Tim, one of your employees, comes into your office full of “you know what the problem is”…his saying for just about every issue he has uncovered. He has done it enough that you know it is his “go-to-line”. You think to yourself, “wow he has superhero vision, since he sees all the problems of the world. Why can’t he come in and tell me what problems he has solved?” Instead, what you actually say is: “what’s going on?”
Then there is Betty who says, “it will never work” to just about every suggestion or new idea to improve the process. She spends her time campaigning to anyone who will listen to her complaints. You think to yourself “ if she would spend this much time and energy searching for solutions instead of just complaining about the problem, we would be miles ahead of the competition.” What you actually say is: “now Betty, we have to think positive here.”
Or Frank, the Sales VP who is the fair-weather leader…always critical of new trends until everyone else on the Facebook community or the Google search universe says it is a hit. He then converts with not so much as an acknowledgement of his previously strong opposition. You think to yourself, “hmmmm…Really…what was that? Wasn’t HE the one that said ‘this thing won’t catch on’?” What you actually say is “Frank that is a great idea, I am glad we are going to implement it.”
Have you seen anyone like this? Your answer has to be “yes”. We have all been on either side of this type of conversation at some point in our lives. We are all blessed with at least one person whose anchor is negative, uninspiring and unimaginative. And we all know people who keep their opinions to themselves to the detriment of the team.
It is not surprising to me that, as leaders, we all have people who are disconnected from themselves and their greater inner positive power. But what is surprising to me is despite how much leaders really do care about their employees they do not always say the words that are rolling around in their head, heart and soul. Somehow we have this notion is it better to be politically correct, hold back the truth, maybe even lie with a smile, and keep our brilliance in our own heads rather than to share it.
With our friends and loved ones, we feel the freedom to share our opinions and thoughts. Political correctness goes out the window. We want the honest truth to keep us grounded, help us grow, and garner varying perspective.

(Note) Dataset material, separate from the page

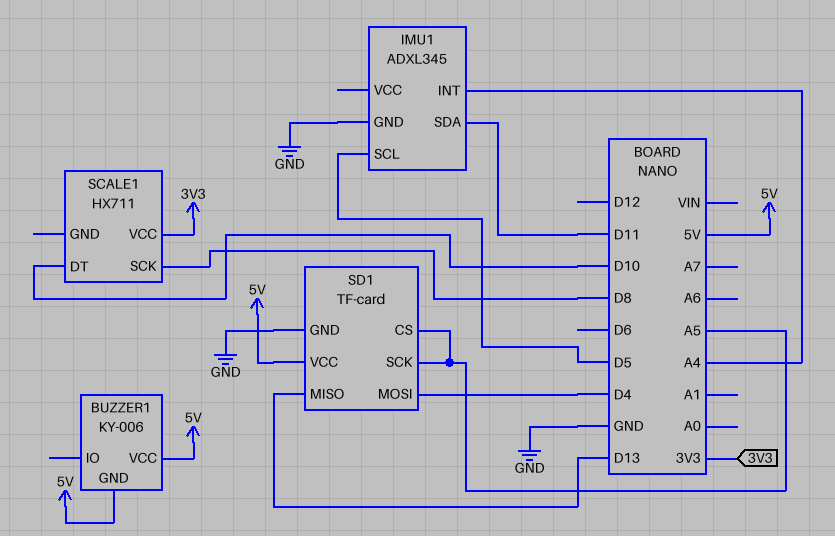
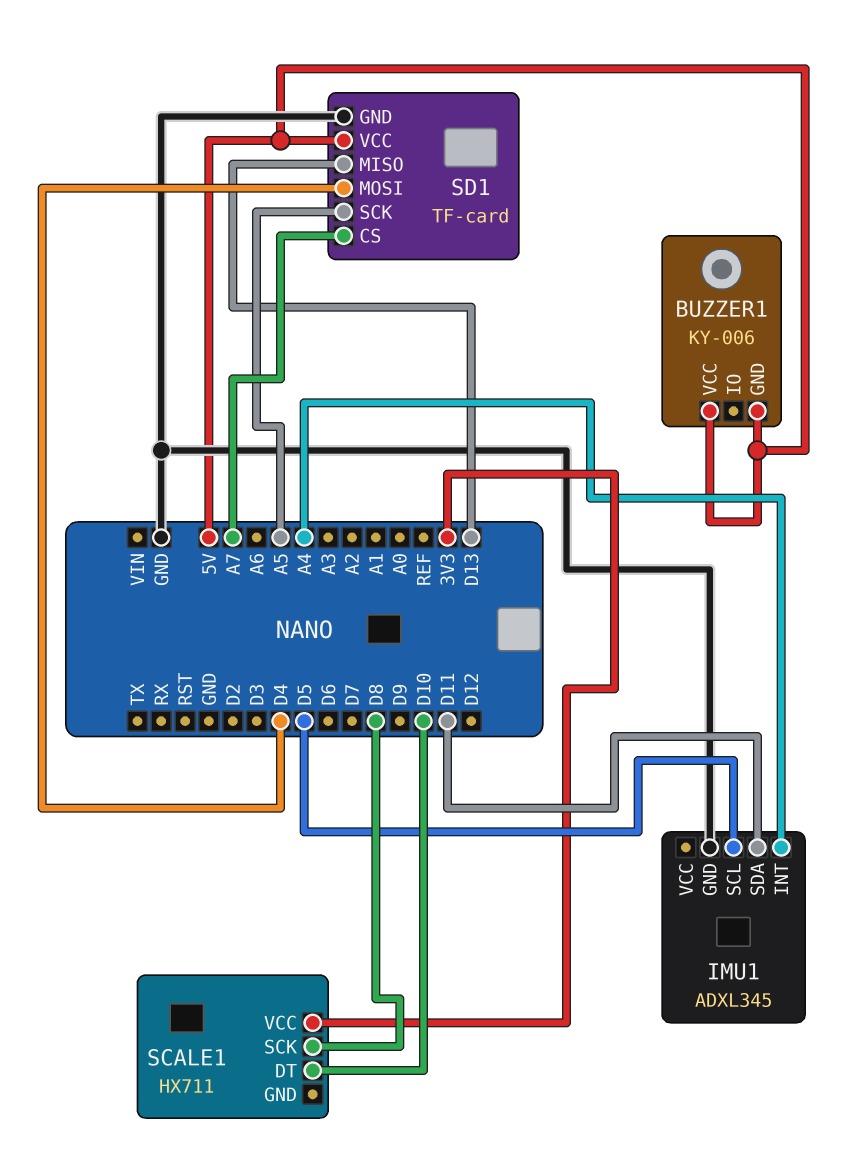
SD1 pin CS: A5 -> A7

Next time your employee or leader makes some comments that are less than flattering and you feel so inspired, ask, “Hey, would you be open to some advice?” Most people appreciate that you asked first and then you can proceed only if you are under the impression they are willing to be open and receive the advice. Asking first will actually make a difference.
So to Tim, Betty and Frank, here is what I would say to them if they were open to advice:
“Tim, what I like about you is your ability to identify problems. I would encourage you to come to me with your success stories of how you solved them. Now, if it is something big I need to know about, please flag the problem early, however if not, feel free to solve it and then share your success stories with me. Success stories are infectious you know”.
“Betty, you have been here for 15 years. You have seen this organization grow and change. Your work has contributed to our team’s success. In recent months I have sensed a change of heart. How are you feeling and what is going on? [Pause for her response] I am going to ask for your support of our new initiative as a veteran of the organization. If you can focus your energy on making the project and the team a success, we have a real chance at this. Do you recognize the power for good you have here? I guess my question to you is ‘are you using it’?”
“Frank….[LOL]…now wasn’t it you who said this social media thing was just a fad? I am glad we are going to get a Facebook company page. With 700 million users, there is a real opportunity to be where people are at in a cost efficient way.”
When dealing with tough conversations, be honest and truthful in an inspiring, kind and impactful way. If being honest is not politically correct, then it is not for us. As leaders, we have a higher calling and duty for our team.